_What the task requires_
Every line of the material is to be reproduced verbatim.

◆ ◆ ◆ ◆

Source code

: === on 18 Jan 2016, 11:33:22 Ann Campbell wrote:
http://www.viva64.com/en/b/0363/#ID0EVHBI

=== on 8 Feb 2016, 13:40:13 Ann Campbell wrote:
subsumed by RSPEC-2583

◆ ◆ ◆ ◆

_Solved problem_
Source code

: === on 18 Jan 2016, 11:33:22 Ann Campbell wrote:
http://www.viva64.com/en/b/0363/#ID0EVHBI

=== on 8 Feb 2016, 13:40:13 Ann Campbell wrote:
subsumed by RSPEC-2583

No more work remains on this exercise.